=== JOB ITEM ===
Where does the string "sich" occur in the entries below? Copy every line where it does.

*** Begin section ***

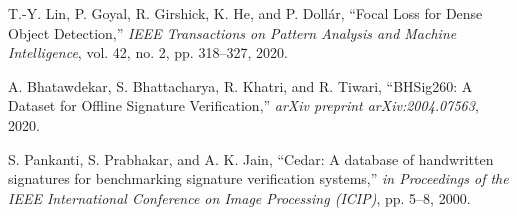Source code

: \documentclass{article}
\begin{document}
\begin{thebibliography}{10}
	T.-Y. Lin, P. Goyal, R. Girshick, K. He, and P. Dollár,
	``Focal Loss for Dense Object Detection,''
	\emph{IEEE Transactions on Pattern Analysis and Machine Intelligence},
	vol. 42, no. 2, pp. 318--327, 2020.

	A. Bhatawdekar, S. Bhattacharya, R. Khatri, and R. Tiwari,
	``BHSig260: A Dataset for Offline Signature Verification,''
	\emph{arXiv preprint arXiv:2004.07563},
	2020.

	S. Pankanti, S. Prabhakar, and A. K. Jain,
	``Cedar: A database of handwritten signatures for benchmarking signature verification systems,''
	\emph{in Proceedings of the IEEE International Conference on Image Processing (ICIP)},
	pp. 5--8, 2000.

\end{thebibliography}
\end{document}
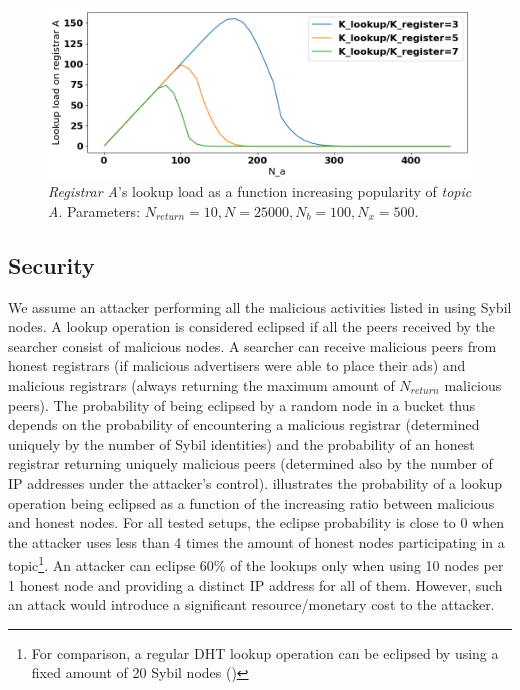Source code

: \begin{figure}[t]
    \includegraphics[width=1\linewidth]{img/fairness_lookup}
    \vspace{-0.05in}
    \caption{\emph{Registrar A}'s lookup load as a function increasing popularity of \emph{topic A}.
		Parameters: $N_\textit{return}=10, N=25000, N_b=100, N_x=500$.}
    \label{fig:fairness_lookup}
    \vspace{-0.15in}
\end{figure}

\subsection{Security}

We assume an attacker performing all the malicious activities listed in  using Sybil nodes.
A lookup operation is considered eclipsed if all the peers received by the searcher consist of malicious nodes.
A searcher can receive malicious peers from honest registrars (if malicious advertisers were able to place their ads) and malicious registrars (always returning the maximum amount of $N_\textit{return}$ malicious peers).
The probability of being eclipsed by a random node in a bucket thus depends on the probability of encountering a malicious registrar (determined uniquely by the number of Sybil identities) and the probability of an honest registrar returning uniquely malicious peers (determined also by the number of IP addresses under the attacker's control).
 illustrates the probability of a lookup operation being eclipsed as a function of the increasing ratio between malicious and honest nodes.
For all tested setups, the eclipse probability is close to $0$ when the attacker uses less than 4 times the amount of honest nodes participating in a topic\footnote{For comparison, a regular DHT lookup operation can be eclipsed by using a fixed amount of 20 Sybil nodes ()}.
An attacker can eclipse $60\%$ of the lookups only when using 10 nodes per 1 honest node and providing a distinct IP address for all of them.
However, such an attack would introduce a significant resource/monetary cost to the attacker. 

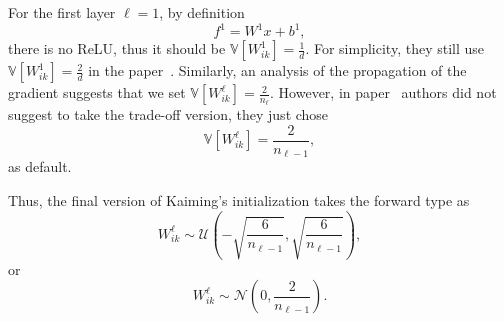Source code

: For the first layer $\ell=1$, by definition
\begin{equation}\label{key}
f^1 = W^1 x + b^1,
\end{equation}
there is no ReLU, thus it should be $\mathbb{V}[W^1_{ik}] = \frac{1}{d}$. 
For simplicity, they still use $\mathbb{V}[W^1_{ik}] = \frac{2}{d}$ in the paper~\cite{he2015delving}.
Similarly, an analysis of the propagation of the gradient suggests that we set 
$\mathbb{V}[W^\ell_{ik}] = \frac{2}{n_{\ell}}$.
However, in paper~\cite{he2015delving} authors did not suggest to take the trade-off version, they just chose 
\begin{equation}\label{key}
\mathbb{V}[W^\ell_{ik}] = \frac{2}{n_{\ell-1}},
\end{equation} as default.

Thus, the final version of Kaiming's initialization takes the forward type as
\begin{equation}
W^{\ell}_{ik} \sim \mathcal{U}(-\sqrt{\frac{6}{n_{\ell-1}}}, \sqrt{\frac{6}{n_{\ell-1}}}),
\end{equation}
or
\begin{equation}
W^{\ell}_{ik} \sim \mathcal{N}(0,  {\frac{2}{n_{\ell-1}}}).
\end{equation}





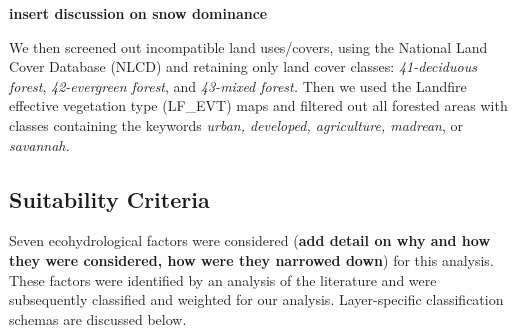 \documentclass[
  number,
  preprint,
  3p,
  onecolumn]{elsarticle}
\begin{document}
\textbf{insert discussion on snow dominance}

We then screened out incompatible land uses/covers, using the National
Land Cover Database (NLCD) and retaining only land cover classes:
\emph{41-deciduous forest}, \emph{42-evergreen forest}, and
\emph{43-mixed forest.} Then we used the Landfire effective vegetation
type (LF\_EVT) maps and filtered out all forested areas with classes
containing the keywords \emph{urban, developed, agriculture, madrean},
or \emph{savannah.}

\subsection{Suitability Criteria}\label{suitability-criteria}

Seven ecohydrological factors were considered (\textbf{add detail on why
and how they were considered, how were they narrowed down}) for this
analysis. These factors were identified by an analysis of the literature
and were subsequently classified and weighted for our analysis.
Layer-specific classification schemas are discussed below.
\end{document}
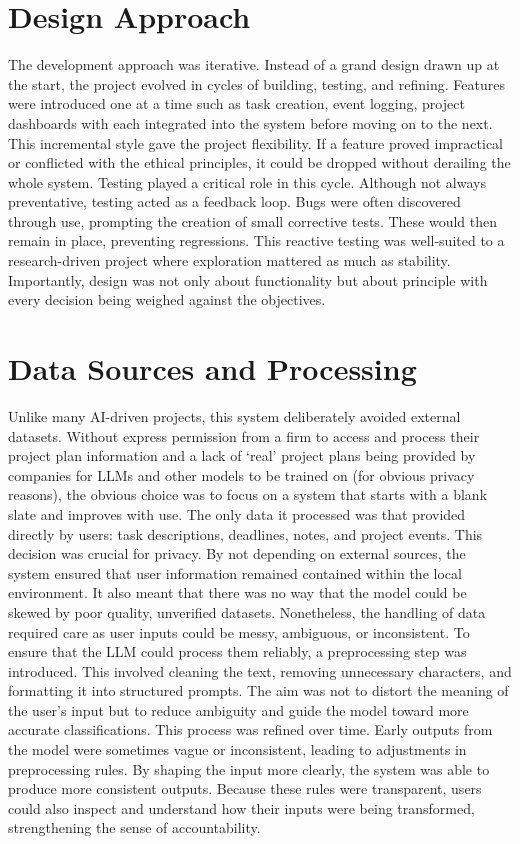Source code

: \documentclass{report}
\begin{document}
\section{Design Approach}

The development approach was iterative. 
Instead of a grand design drawn up at the start, the project evolved in cycles of building, testing, and refining. 
Features were introduced one at a time such as task creation, event logging, project dashboards with each integrated into the system before moving on to the next. 
This incremental style gave the project flexibility. 
If a feature proved impractical or conflicted with the ethical principles, it could be dropped without derailing the whole system.
Testing played a critical role in this cycle. Although not always preventative, testing acted as a feedback loop. 
Bugs were often discovered through use, prompting the creation of small corrective tests. 
These would then remain in place, preventing regressions. 
This reactive testing was well-suited to a research-driven project where exploration mattered as much as stability.
Importantly, design was not only about functionality but about principle with every decision being weighed against the objectives. 

\section{Data Sources and Processing}

Unlike many AI-driven projects, this system deliberately avoided external datasets. 
Without express permission from a firm to access and process their project plan information and a lack of `real' project plans being provided by companies for LLMs and other models to be trained on (for obvious privacy reasons), the obvious choice was to focus on a system that starts with a blank slate and improves with use.
The only data it processed was that provided directly by users: task descriptions, deadlines, notes, and project events. 
This decision was crucial for privacy. 
By not depending on external sources, the system ensured that user information remained contained within the local environment.
It also meant that there was no way that the model could be skewed by poor quality, unverified datasets. 
Nonetheless, the handling of data required care as user inputs could be messy, ambiguous, or inconsistent. 
To ensure that the LLM could process them reliably, a preprocessing step was introduced. 
This involved cleaning the text, removing unnecessary characters, and formatting it into structured prompts. 
The aim was not to distort the meaning of the user's input but to reduce ambiguity and guide the model toward more accurate classifications.
This process was refined over time. Early outputs from the model were sometimes vague or inconsistent, leading to adjustments in preprocessing rules. 
By shaping the input more clearly, the system was able to produce more consistent outputs. 
Because these rules were transparent, users could also inspect and understand how their inputs were being transformed, strengthening the sense of accountability.
\end{document}
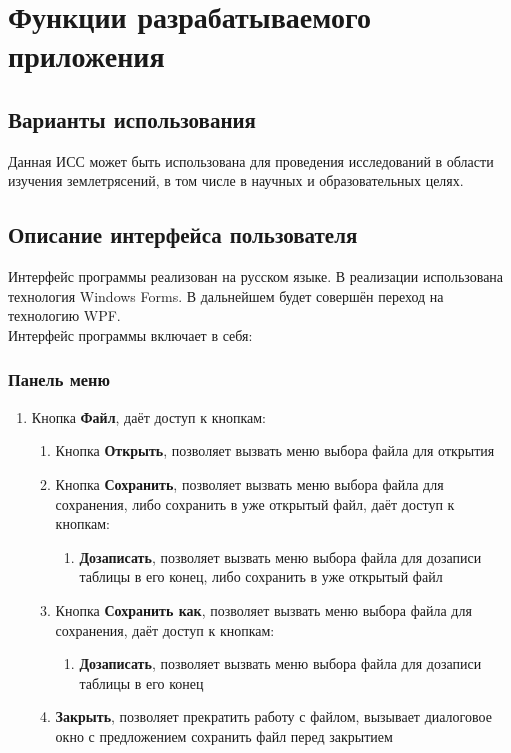 \documentclass[a4paper,12pt, fleqn]{article}
\theoremstyle{plain} %
\theoremstyle{definition} %
\theoremstyle{remark} %
\numberwithin{equation}{section}
\begin{document}
\section{Функции разрабатываемого приложения}

\subsection{Варианты использования}
Данная ИСС может быть использована для проведения исследований в области изучения землетрясений, в том числе в научных и образовательных целях.

\subsection{Описание интерфейса пользователя}
Интерфейс программы реализован на русском языке. В реализации использована технология Windows Forms. В дальнейшем будет совершён переход на технологию WPF.\\
Интерфейс программы включает в себя:
\subsubsection{Панель меню}
\begin{enumerate}
	\item Кнопка \textbf{Файл}, даёт доступ к кнопкам:
	\begin{enumerate}
		\item Кнопка \textbf{Открыть}, позволяет вызвать меню выбора файла для открытия
		\item Кнопка \textbf{Сохранить}, позволяет вызвать меню выбора файла для сохранения, либо сохранить в уже открытый файл, даёт доступ к кнопкам:
		\begin{enumerate}
			\item \textbf{Дозаписать}, позволяет вызвать меню выбора файла для дозаписи таблицы в его конец, либо сохранить в уже открытый файл
		\end{enumerate}
		\item Кнопка \textbf{Сохранить как}, позволяет вызвать меню выбора файла для сохранения, даёт доступ к кнопкам:
		\begin{enumerate}
			\item \textbf{Дозаписать}, позволяет вызвать меню выбора файла для дозаписи таблицы в его конец
		\end{enumerate}
		\item \textbf{Закрыть}, позволяет прекратить работу с файлом, вызывает диалоговое окно с предложением сохранить файл перед закрытием				
	\end{enumerate}
\end{enumerate}
\end{document}
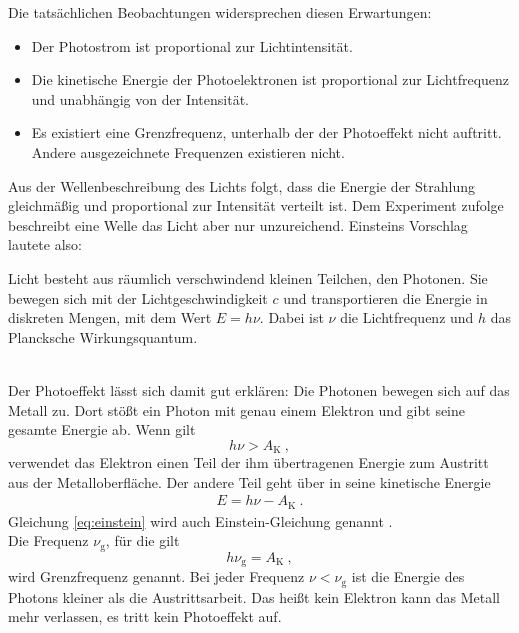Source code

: Die tatsächlichen Beobachtungen widersprechen diesen Erwartungen:
\begin{itemize}
	\item Der Photostrom ist proportional zur Lichtintensität.
	\item Die kinetische Energie der Photoelektronen ist proportional zur Lichtfrequenz und unabhängig von der Intensität.
	\item Es existiert eine Grenzfrequenz, unterhalb der der Photoeffekt nicht auftritt. Andere ausgezeichnete Frequenzen existieren nicht.
\end{itemize}
Aus der Wellenbeschreibung des Lichts folgt, dass die Energie der Strahlung gleichmäßig und proportional zur Intensität verteilt ist. Dem Experiment zufolge beschreibt eine Welle das Licht aber nur unzureichend. Einsteins Vorschlag lautete also: \\
\par
\begingroup
{}
\rightskip\leftskip
{Licht besteht aus räumlich verschwindend kleinen Teilchen, den Photonen. Sie bewegen sich mit der Lichtgeschwindigkeit $c$ und transportieren die Energie in diskreten Mengen, mit dem Wert $E=h\nu$. Dabei ist $\nu$ die Lichtfrequenz und $h$ das Plancksche Wirkungsquantum.}
\par
\endgroup
\ \\
Der Photoeffekt lässt sich damit gut erklären: Die Photonen bewegen sich auf das Metall zu. Dort stößt ein Photon mit genau einem Elektron und gibt seine gesamte Energie ab. Wenn gilt
\[ h\nu > A_\text{K} \ ,\]
verwendet das Elektron einen Teil der ihm übertragenen Energie zum Austritt aus der Metalloberfläche. Der andere Teil geht über in seine kinetische Energie
\begin{align}\label{eq:einstein}
	E = h\nu - A_\text{K} \ .
\end{align}
Gleichung \ref{eq:einstein} wird auch Einstein-Gleichung genannt \cite{Gerthsen}. \\
Die Frequenz $\nu_\text{g}$, für die gilt
\[ h\nu_\text{g} = A_\text{K} \ , \]
wird Grenzfrequenz genannt. Bei jeder Frequenz $\nu<\nu_\text{g}$ ist die Energie des Photons kleiner als die Austrittsarbeit. Das heißt kein Elektron kann das Metall mehr verlassen, es tritt kein Photoeffekt auf.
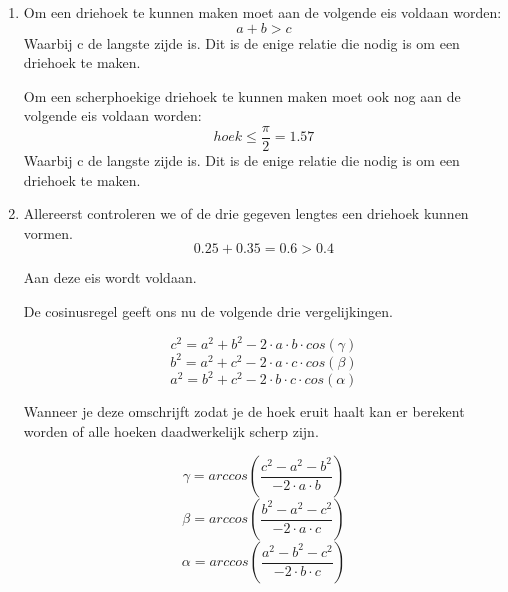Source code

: \documentclass{article}
\begin{document}
\begin{enumerate}[label=(\Alph*)]

\item Om een driehoek te kunnen maken moet aan de volgende eis voldaan worden:
\begin{equation} a+b > c\end{equation}
Waarbij c de langste zijde is. Dit is de enige relatie die nodig is om een driehoek te maken.

Om een scherphoekige driehoek te kunnen maken moet ook nog aan de volgende eis voldaan worden:
\begin{equation} hoek \leq \frac{\pi}{2} = 1.57 \end{equation}
Waarbij c de langste zijde is. Dit is de enige relatie die nodig is om een driehoek te maken.

\item Allereerst controleren we of de drie gegeven lengtes een driehoek kunnen vormen.
\begin{equation} 0.25+0.35 = 0.6 > 0.4\end{equation}

Aan deze eis wordt voldaan.

De cosinusregel geeft ons nu de volgende drie vergelijkingen. 

\begin{equation} c^{2} = a^{2} + b^{2} - 2 \cdot a \cdot b \cdot cos(\gamma) \end{equation}
\begin{equation} b^{2} = a^{2} + c^{2} - 2 \cdot a \cdot c \cdot cos(\beta) \end{equation}
\begin{equation} a^{2} = b^{2} + c^{2} - 2 \cdot b \cdot c \cdot cos(\alpha) \end{equation}

Wanneer je deze omschrijft zodat je de hoek eruit haalt kan er berekent worden of alle hoeken daadwerkelijk scherp zijn.

\begin{equation} \gamma = arccos(\frac{c^{2} - a^{2} - b^{2}}{- 2 \cdot a \cdot b}) \end{equation}
\begin{equation} \beta = arccos(\frac{b^{2} - a^{2} - c^{2}}{- 2 \cdot a \cdot c}) \end{equation}
\begin{equation} \alpha = arccos(\frac{a^{2} - b^{2} - c^{2}}{- 2 \cdot b \cdot c}) \end{equation}


\end{enumerate}
\end{document}
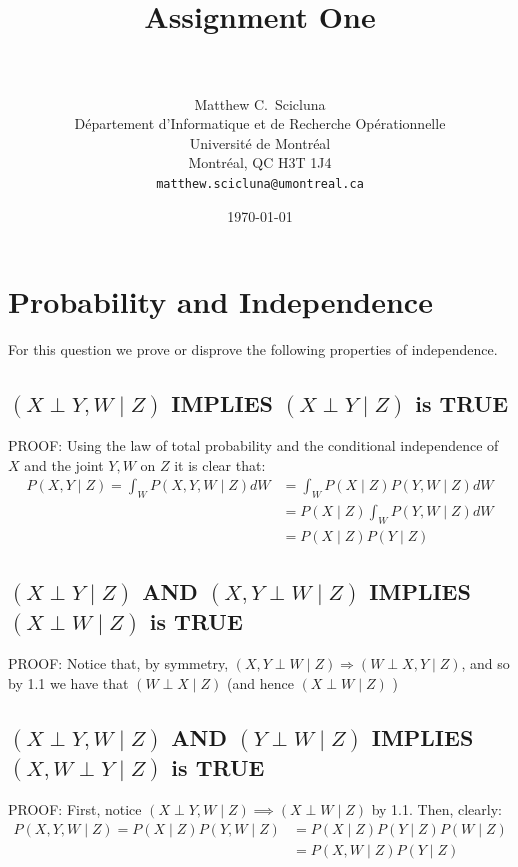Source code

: \documentclass[paper=a4, fontsize=11pt]{scrartcl} %
\title{	
\normalfont \normalsize 
\horrule{0.5pt} \\[0.4cm] %
\huge Assignment One \\ %
\horrule{2pt} \\[0.5cm] %
}
\author{
	Matthew C.~Scicluna\\
	D\'epartement d'Informatique et de Recherche Op\'erationnelle\\
	Universit\'e de Montr\'eal\\
	Montr\'eal, QC H3T 1J4 \\
	\texttt{matthew.scicluna@umontreal.ca}
}
\date{\normalsize\today} %
\numberwithin{equation}{section} %
\numberwithin{figure}{section} %
\numberwithin{table}{section} %
\begin{document}
\maketitle %

\section{Probability and Independence}
For this question we prove or disprove the following properties of independence.

\subsection{$(X \perp Y, W \mid Z)$ IMPLIES $(X \perp Y \mid Z)$ is TRUE}
	PROOF: Using the law of total probability and the conditional independence of $X$ and the joint $Y, W$ on $Z$ it is clear that:
	\begin{align*} P(X, Y \mid Z) = \int_W P(X, Y, W \mid Z) dW &= \int_W P(X \mid Z)P(Y, W \mid Z) dW \\
	&= P(X \mid Z) \int_W P(Y, W \mid Z) dW \\
	&= P(X \mid Z)P(Y \mid Z)
	\end{align*}

\subsection{$(X \perp Y \mid Z)$ AND $(X, Y \perp W \mid Z)$ IMPLIES $(X \perp W \mid Z)$ is TRUE}
PROOF: Notice that, by symmetry, $(X, Y \perp W \mid Z) \Rightarrow (W \perp X, Y \mid Z)$, and so by 1.1 we have that 
$(W \perp X \mid Z)$ (and hence $(X \perp W \mid Z)$ )

\subsection{$(X \perp Y, W \mid Z)$ AND $(Y \perp W \mid Z)$ IMPLIES $(X, W \perp Y \mid Z)$ is TRUE}
PROOF: First, notice $(X \perp Y, W \mid Z) \implies (X \perp W \mid Z)$ by 1.1. Then, clearly:
\begin{align*} P(X, Y, W \mid Z) = P(X \mid Z)P(Y, W \mid Z) &= P(X \mid Z)P(Y \mid Z)P(W \mid Z) \\
&=  P(X, W \mid Z)P(Y \mid Z)
\end{align*}
\end{document}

*** End section ***

=== TASK ANSWER ===
{Licht besteht aus räumlich verschwindend kleinen Teilchen, den Photonen. Sie bewegen sich mit der Lichtgeschwindigkeit $c$ und transportieren die Energie in diskreten Mengen, mit dem Wert $E=h\nu$. Dabei ist $\nu$ die Lichtfrequenz und $h$ das Plancksche Wirkungsquantum.}
Der Photoeffekt lässt sich damit gut erklären: Die Photonen bewegen sich auf das Metall zu. Dort stößt ein Photon mit genau einem Elektron und gibt seine gesamte Energie ab. Wenn gilt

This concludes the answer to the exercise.